Text provided:
#####

Excuse me, but is this the BEGINNERS WINE MAKING FORUM? What's your problem anyway? For no reason at all you've been rather rude in several threads to me. I'm just asking questions. After all, this is the BEGINNERS WINE MAKING FORUM, isn't it?

If you don't like people asking beginner questions then go to one of the other forums or use your scroll bar. I've been told to feel free to ask anything and everything in this forum and people would be more than willing to help out us newbies.

If you are telling me that a BEGINNERS forum isn't for asking basic and what may seem like stupid questions to somebody as experienced as you then why does this forum even exist in the first place? Would you rather I not ask and just blindly go about doing things?

Yes, this is my second batch of wine and with that new questions have arrived. I'm still trying to fill in a lot of gaps. What I've found in wine making is that people leave out a lot of basic details that may seem real obvious to you but are a big mystery to us beginners.

One thing I've learned in several fields is that one should feel free to ask and learn. Maybe wine making has a more "sophisticated" class of people who look down on those who are still very new to the hobby. Is that what you are telling me?

Let's take the blunt remark about "if you know you are not supposed to do something then why do it?" Well, I've had many people tell me that it can be a good thing to splash rack the wine the first few times you rack it by pouring it through a funnel in order to release gases. We did that with our last batch and suffered no oxidation problems.

During fermentation we smelled rotten egg smell from the breather a bit and were told that this was due to lack of adding enough yeast nutrient. We were also told to make sure we splash racked it several times to release that gas/odor before it started to effect the taste of the wine. Since it turned out well I figured we should do the same thing this time, pouring it through a funnel instead of siphoning it off. Now it appears your saying that doing that is very wrong. OK, how about some reasoning behind that to explain things, and why others are telling us the exact opposite thing here?

#####

Exercises:
A) Answer each question from the wine-making forum post, one answer per line, marked like the question.
(i) Which batch of wine is the writer working on now?
(ii) According to what the writer was told, what caused the rotten egg smell during fermentation?
(iii) What did the writer use to pour the wine instead of siphoning it off?
B) Using the wine-making forum post, explain why the writer splash racked the current batch.
C) Write the next part of the wine-making forum post, starting after its final question.

Extracted entries:
#####

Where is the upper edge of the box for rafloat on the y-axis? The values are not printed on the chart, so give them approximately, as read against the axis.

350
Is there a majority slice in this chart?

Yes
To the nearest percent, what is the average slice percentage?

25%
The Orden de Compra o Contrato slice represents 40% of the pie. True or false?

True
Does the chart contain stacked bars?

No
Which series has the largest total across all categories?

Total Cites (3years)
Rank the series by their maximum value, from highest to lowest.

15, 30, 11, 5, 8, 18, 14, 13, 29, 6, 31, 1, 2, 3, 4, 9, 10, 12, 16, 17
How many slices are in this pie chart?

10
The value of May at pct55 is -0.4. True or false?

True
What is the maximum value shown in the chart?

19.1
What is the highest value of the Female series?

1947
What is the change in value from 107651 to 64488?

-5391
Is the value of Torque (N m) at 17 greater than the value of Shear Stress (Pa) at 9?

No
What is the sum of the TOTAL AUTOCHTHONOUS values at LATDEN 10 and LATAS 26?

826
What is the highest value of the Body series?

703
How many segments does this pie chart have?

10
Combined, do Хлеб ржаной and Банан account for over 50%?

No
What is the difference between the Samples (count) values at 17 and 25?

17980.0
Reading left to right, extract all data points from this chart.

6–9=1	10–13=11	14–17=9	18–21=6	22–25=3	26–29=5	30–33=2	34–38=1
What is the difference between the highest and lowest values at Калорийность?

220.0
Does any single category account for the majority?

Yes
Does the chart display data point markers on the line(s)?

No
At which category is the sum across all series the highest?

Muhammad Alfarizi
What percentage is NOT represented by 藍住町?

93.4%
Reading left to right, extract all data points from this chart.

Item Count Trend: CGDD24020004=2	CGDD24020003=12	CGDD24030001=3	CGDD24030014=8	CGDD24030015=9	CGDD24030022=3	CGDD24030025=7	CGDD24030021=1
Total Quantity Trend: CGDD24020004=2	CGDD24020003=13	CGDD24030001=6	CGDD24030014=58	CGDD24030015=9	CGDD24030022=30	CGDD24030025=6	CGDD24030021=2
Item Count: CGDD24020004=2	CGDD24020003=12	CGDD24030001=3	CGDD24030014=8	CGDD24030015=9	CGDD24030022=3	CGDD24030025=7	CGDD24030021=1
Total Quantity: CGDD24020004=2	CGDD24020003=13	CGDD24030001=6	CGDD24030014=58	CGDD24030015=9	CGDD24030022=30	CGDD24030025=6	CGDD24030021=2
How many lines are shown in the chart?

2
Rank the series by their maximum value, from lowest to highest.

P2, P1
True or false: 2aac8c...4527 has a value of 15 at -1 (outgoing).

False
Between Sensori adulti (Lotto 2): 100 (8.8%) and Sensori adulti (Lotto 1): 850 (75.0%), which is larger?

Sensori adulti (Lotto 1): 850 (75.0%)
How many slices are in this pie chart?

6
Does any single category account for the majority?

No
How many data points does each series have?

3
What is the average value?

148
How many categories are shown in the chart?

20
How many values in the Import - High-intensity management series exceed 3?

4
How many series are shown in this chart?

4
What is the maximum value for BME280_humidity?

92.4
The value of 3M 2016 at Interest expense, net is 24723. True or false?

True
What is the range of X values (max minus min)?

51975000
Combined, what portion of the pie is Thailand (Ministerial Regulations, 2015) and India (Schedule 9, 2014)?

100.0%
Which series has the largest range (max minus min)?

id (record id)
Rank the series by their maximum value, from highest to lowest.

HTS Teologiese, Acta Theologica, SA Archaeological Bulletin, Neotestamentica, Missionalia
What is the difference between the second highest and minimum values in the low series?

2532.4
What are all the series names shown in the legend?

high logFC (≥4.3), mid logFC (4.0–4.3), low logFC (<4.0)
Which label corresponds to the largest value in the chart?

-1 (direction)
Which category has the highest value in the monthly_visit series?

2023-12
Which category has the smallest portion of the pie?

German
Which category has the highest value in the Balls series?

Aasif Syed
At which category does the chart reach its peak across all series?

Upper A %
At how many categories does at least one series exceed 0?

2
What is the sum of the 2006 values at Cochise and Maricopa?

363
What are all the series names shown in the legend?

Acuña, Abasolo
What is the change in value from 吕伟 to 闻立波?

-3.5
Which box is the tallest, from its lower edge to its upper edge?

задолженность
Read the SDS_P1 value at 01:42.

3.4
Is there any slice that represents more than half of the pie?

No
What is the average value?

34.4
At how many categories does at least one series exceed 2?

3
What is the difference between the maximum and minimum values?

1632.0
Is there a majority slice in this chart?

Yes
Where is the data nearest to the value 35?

#####

Answer set:
A)
(i) The second batch.
(ii) Not adding enough yeast nutrient.
(iii) A funnel.

B) The writer had been told that splash racking releases gases, including the rotten egg gas or odor, before it can affect the wine's taste. The writer had done it with the last batch without any oxidation problems, and since that batch turned out well, they did it again.

C)
And yes, with the last batch we did rack the wine off with a hose and leave the sediment behind. I'm talking about from the primary to the secondary and perhaps the first racking after that when there is a ton of sediment in there. We need to get some of the juice out of that excessive amount of sediment.


----------



## Tom (Dec 28, 2010)

Critter please stick to one question per thread. You start asking one question and 1/2 way down you ask another then make a statement. It gets confusing for those who reply to you. 
Don't be so defensive. If you ask a short question rather a long one you will get better response.
We mods and members are here to help but your questions are to long and confusing. Just keep it short. Julie sent you to a link that you should enjoy. We also have a search on the forum that can help you as well.


----------



## Ken914 (Dec 28, 2010)

Dude, breathe deep. Relax.

It sounds like you have a lot going on with this batch and you may be getting some not-so-good advice.

Are you keeping a log of what you're doing? If you haven't been doing so, it's really important so you can identify the sequence of what's happening.

My suggestion (WMT wisdom that was given to me early on) is this:

1. Start a new thread.
2. Begin your post with your recipe. Also, include your SG (starting gravity) of your must.
3. List the steps of what you've done.
4. If you've deviated from the recipe, state when/how.
5. Ask THE question you need to ask. Likely, people will ask you to take additional readings of the gravity of your must, so just get a current reading now and post it.

People here are great, but I think you've confused many of us with your post. It sounds like you're deep into the process and it's not going as expected.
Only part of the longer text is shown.